Now, I am coming at this from a HO's perspective (not my own).

This may help some of us to gain a reailzation as to why decks are so important in our field of quality restoration. And please add to this as you see fit.



Decks are a "pride and Joy" issue to the HO.
They are well used and looked at during the summer months getting alot of attention and ewww's and awwww's.
They stand out from each other from back yard to back yard, or front yard to front yard.
They in their own way set them selves apart from each home. You can have the same kind of home designs in a neighborhood but the deck may set the homes apart from design to maintenance.
I am sure there is more to consider as we seek to perfect our reasons as paint contractors to stay on the end of quality restoration concerning Decks. I have only begun to get into this kind of restoration, so far so good. I am enjoying it. The best part to me is the result of well spent time on someone elses deck. That's why I like painting, it's the end result of a fresh new look that makes my job enjoyable. Keep it coming!
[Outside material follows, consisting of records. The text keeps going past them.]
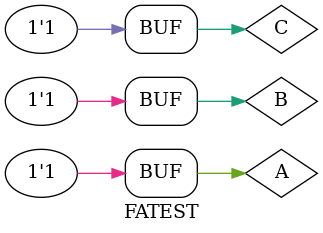
<source format=v>
module FATEST;

	// Inputs
	reg A;
	reg B;
	reg C;

	// Outputs
	wire sum;
	wire carry;

	// Instantiate the Unit Under Test (UUT)
	FA uut (
		.A(A), 
		.B(B), 
		.C(C), 
		.sum(sum), 
		.carry(carry)
	);

	initial begin
		// Initialize Inputs
		A = 0;
		B = 0;
		C = 0;

		// Wait 100 ns for global reset to finish
		#100 A = 0;B = 0;C = 1;
		#100 A = 0;B = 1;C = 0;
		#100 A = 0;B = 1;C = 1;
		#100 A = 1;B = 0;C = 0;
		#100 A = 1;B = 0;C = 1;
		#100 A = 1;B = 1;C = 0;
		#100 A = 1;B = 1;C = 1;
        
		// Add stimulus here

	end
      
endmodule


</source>
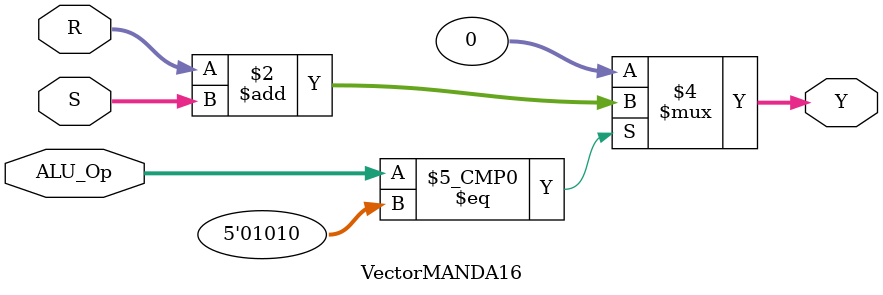
<source format=v>
`timescale 1ns / 1ps
module VectorMANDA16(R, S, ALU_Op, Y);


input [31:0] R, S;
input [4:0] ALU_Op;
output [31:0] Y;
reg [31:0] Y;

reg [15:0] Product_Register;
reg [7:0] Multiplicand;

always @(R or S or ALU_Op)
begin
//	$display(" ");
//$display("We entered VECTOR M AND D 16!!!");
//$display(" ");
	case (ALU_Op)
	5'b01010:	
		Y = R + S;                        // Addition	
	default:
	Y = 0;
	endcase
	//$display("R = %h", R);
	//$display("S = %h", S);
	//$display("Y = %h", Y);
	
end
 


endmodule

</source>
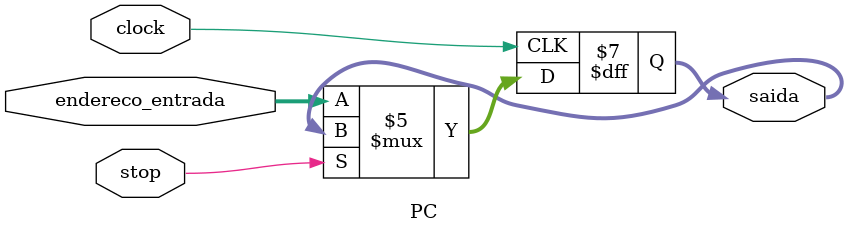
<source format=v>
module PC (clock, endereco_entrada, saida, stop);

input clock, stop;
input [31:0] endereco_entrada;

output reg [31:0] saida;

reg [3:0] controle;

initial begin
	saida = 0;
end

always @(negedge clock)
	begin
		if(!stop)
			begin
				saida = endereco_entrada;
			end
	end

endmodule

</source>
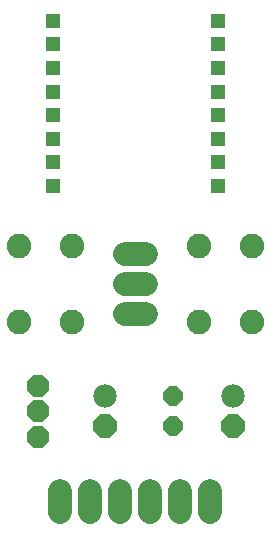
<source format=gbs>
G04 EAGLE Gerber RS-274X export*
G75*
%MOMM*%
%FSLAX34Y34*%
%LPD*%
%INSoldermask Bottom*%
%IPPOS*%
%AMOC8*
5,1,8,0,0,1.08239X$1,22.5*%
G01*
%ADD10P,1.803519X8X112.500000*%
%ADD11C,1.981200*%
%ADD12P,2.144431X8X292.500000*%
%ADD13C,2.032000*%
%ADD14P,2.034460X8X112.500000*%
%ADD15R,1.311200X1.311200*%
%ADD16C,2.082800*%


D10*
X158750Y107950D03*
X158750Y133350D03*
D11*
X101600Y133350D03*
D12*
X101600Y107950D03*
D11*
X209550Y133350D03*
D12*
X209550Y107950D03*
D13*
X190500Y53594D02*
X190500Y35306D01*
X165100Y35306D02*
X165100Y53594D01*
X139700Y53594D02*
X139700Y35306D01*
X114300Y35306D02*
X114300Y53594D01*
X88900Y53594D02*
X88900Y35306D01*
X63500Y35306D02*
X63500Y53594D01*
D14*
X44450Y99060D03*
X44450Y120650D03*
X44450Y142240D03*
D15*
X57000Y451400D03*
X57000Y431400D03*
X57000Y411400D03*
X57000Y391400D03*
X57000Y371400D03*
X57000Y351400D03*
X57000Y331400D03*
X57000Y311400D03*
X197000Y311400D03*
X197000Y331400D03*
X197000Y351400D03*
X197000Y371400D03*
X197000Y391400D03*
X197000Y411400D03*
X197000Y431400D03*
X197000Y451400D03*
D13*
X136144Y203200D02*
X117856Y203200D01*
X117856Y228600D02*
X136144Y228600D01*
X136144Y254000D02*
X117856Y254000D01*
D16*
X28194Y196088D03*
X28194Y261112D03*
X73406Y196088D03*
X73406Y261112D03*
X225806Y261112D03*
X225806Y196088D03*
X180594Y261112D03*
X180594Y196088D03*
M02*

</source>
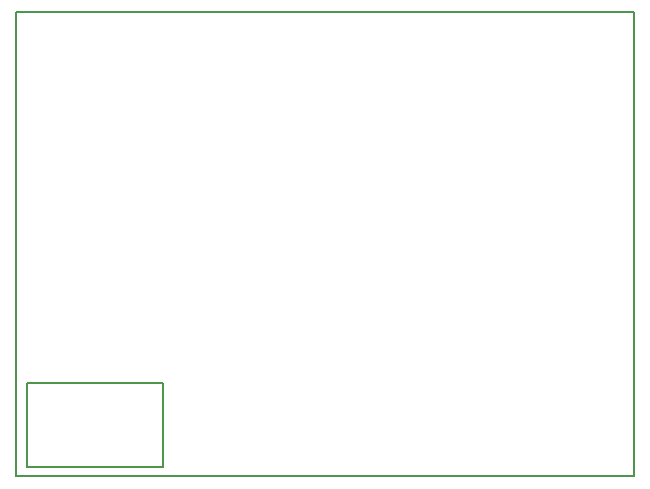
<source format=gbr>
G04 EAGLE Gerber RS-274X export*
G75*
%MOMM*%
%FSLAX34Y34*%
%LPD*%
%INSilkscreen Bottom*%
%IPPOS*%
%AMOC8*
5,1,8,0,0,1.08239X$1,22.5*%
G01*
%ADD10C,0.152400*%


D10*
X202800Y242500D02*
X-320200Y242500D01*
X-320200Y635500D01*
X202800Y635500D01*
X202800Y242500D01*
X-196200Y250500D02*
X-311200Y250500D01*
X-196200Y250500D02*
X-196200Y321500D01*
X-311200Y321500D01*
X-311200Y250500D01*
M02*

</source>
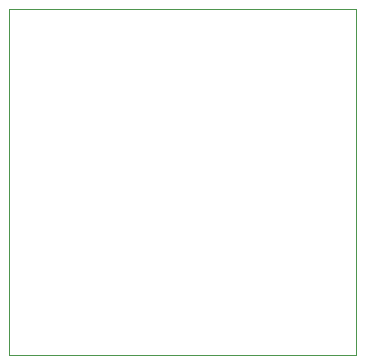
<source format=gbr>
G04 #@! TF.GenerationSoftware,KiCad,Pcbnew,8.0.1*
G04 #@! TF.CreationDate,2025-03-18T21:29:45-06:00*
G04 #@! TF.ProjectId,ColorSensing_Rev3,436f6c6f-7253-4656-9e73-696e675f5265,rev?*
G04 #@! TF.SameCoordinates,Original*
G04 #@! TF.FileFunction,Profile,NP*
%FSLAX46Y46*%
G04 Gerber Fmt 4.6, Leading zero omitted, Abs format (unit mm)*
G04 Created by KiCad (PCBNEW 8.0.1) date 2025-03-18 21:29:45*
%MOMM*%
%LPD*%
G01*
G04 APERTURE LIST*
G04 #@! TA.AperFunction,Profile*
%ADD10C,0.050000*%
G04 #@! TD*
G04 APERTURE END LIST*
D10*
X112140000Y-67330000D02*
X141510000Y-67330000D01*
X141510000Y-96660000D01*
X112140000Y-96660000D01*
X112140000Y-67330000D01*
M02*

</source>
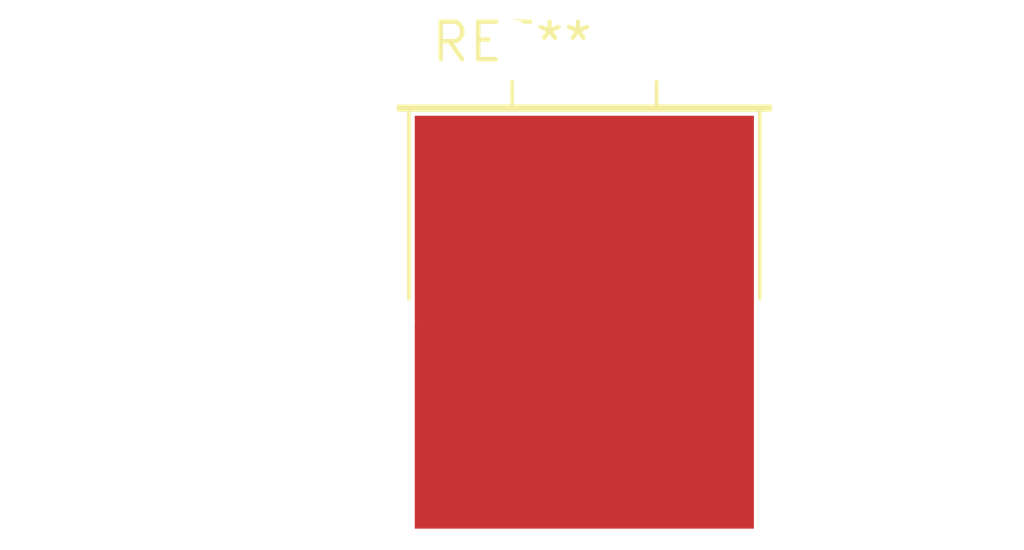
<source format=kicad_pcb>
(kicad_pcb (version 20240108) (generator pcbnew)

  (general
    (thickness 1.6)
  )

  (paper "A4")
  (layers
    (0 "F.Cu" signal)
    (31 "B.Cu" signal)
    (32 "B.Adhes" user "B.Adhesive")
    (33 "F.Adhes" user "F.Adhesive")
    (34 "B.Paste" user)
    (35 "F.Paste" user)
    (36 "B.SilkS" user "B.Silkscreen")
    (37 "F.SilkS" user "F.Silkscreen")
    (38 "B.Mask" user)
    (39 "F.Mask" user)
    (40 "Dwgs.User" user "User.Drawings")
    (41 "Cmts.User" user "User.Comments")
    (42 "Eco1.User" user "User.Eco1")
    (43 "Eco2.User" user "User.Eco2")
    (44 "Edge.Cuts" user)
    (45 "Margin" user)
    (46 "B.CrtYd" user "B.Courtyard")
    (47 "F.CrtYd" user "F.Courtyard")
    (48 "B.Fab" user)
    (49 "F.Fab" user)
    (50 "User.1" user)
    (51 "User.2" user)
    (52 "User.3" user)
    (53 "User.4" user)
    (54 "User.5" user)
    (55 "User.6" user)
    (56 "User.7" user)
    (57 "User.8" user)
    (58 "User.9" user)
  )

  (setup
    (pad_to_mask_clearance 0)
    (pcbplotparams
      (layerselection 0x00010fc_ffffffff)
      (plot_on_all_layers_selection 0x0000000_00000000)
      (disableapertmacros false)
      (usegerberextensions false)
      (usegerberattributes false)
      (usegerberadvancedattributes false)
      (creategerberjobfile false)
      (dashed_line_dash_ratio 12.000000)
      (dashed_line_gap_ratio 3.000000)
      (svgprecision 4)
      (plotframeref false)
      (viasonmask false)
      (mode 1)
      (useauxorigin false)
      (hpglpennumber 1)
      (hpglpenspeed 20)
      (hpglpendiameter 15.000000)
      (dxfpolygonmode false)
      (dxfimperialunits false)
      (dxfusepcbnewfont false)
      (psnegative false)
      (psa4output false)
      (plotreference false)
      (plotvalue false)
      (plotinvisibletext false)
      (sketchpadsonfab false)
      (subtractmaskfromsilk false)
      (outputformat 1)
      (mirror false)
      (drillshape 1)
      (scaleselection 1)
      (outputdirectory "")
    )
  )

  (net 0 "")

  (footprint "Crystal_HC50_Horizontal_1EP_style2" (layer "F.Cu") (at 0 0))

)

</source>
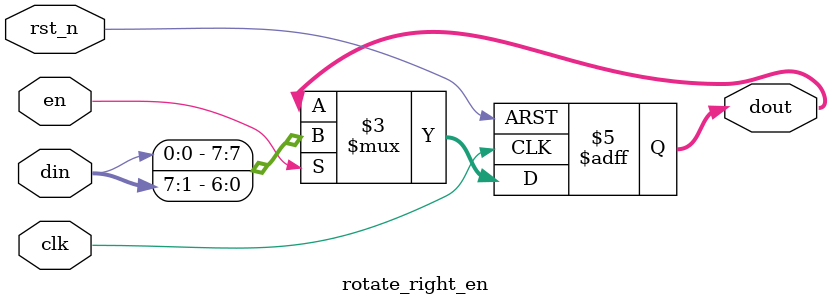
<source format=sv>
module rotate_right_en #(parameter W=8) (
    input clk, en, rst_n,
    input [W-1:0] din,
    output reg [W-1:0] dout
);
always @(posedge clk or negedge rst_n) begin
    if(!rst_n) dout <= 0;
    else if(en) dout <= {din[0], din[W-1:1]};
end
endmodule
</source>
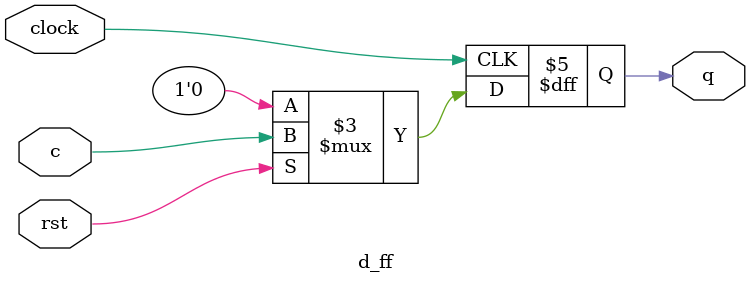
<source format=v>
module d_ff(clock,c,rst,q);
	input clock,c,rst;
	output q;
	reg q;
	always @ (posedge clock)
	begin
		q <= c;
		if ( rst == 0 ) 
			q<=0;
	end
endmodule
</source>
Think about it. The HO wants something that lasts and looks wonderful. Restoring the deck to the desired outcome is a wonderful thing to accomplish for the HO and the contractor. Hats off to all those who have done their fair share of decks. There is something more important in this business than money: The need to be successful in how we do our job. Money is only a generous reward for a job well done.


----------



## vermontpainter (Dec 24, 2007)

Jason

Go to the Pressure Pros website. The first time I did, I wanted to have them come and make my deck nice.


----------



## PressurePros (May 6, 2007)

Scott, :laughing:

Jason..
I don't know if the intention of your post was to show how to sell on benefits but that is exactly what you have done. Those benefits you mentioned are what people trade their cash for. Customers don't want a paint job, they want features that are an advantage and benefit to them. A deck is an extension of person's living space. Its the place where mom can park the kids and know they are safe. Those are the hot buttons that sell a premium service. Great post.


----------



## greensboro84 (Feb 15, 2008)

We just finished a deck today with sherwin williams deckscapes. I liked it, acted alot like oil-based, flowed like water, dripped like hell, and dries very fast. I like alot more than duron's weathershield though


----------



## johnthepainter (Apr 1, 2008)

"the ho wants somthing that lasts"

dont sell them on this^^^^^^^


----------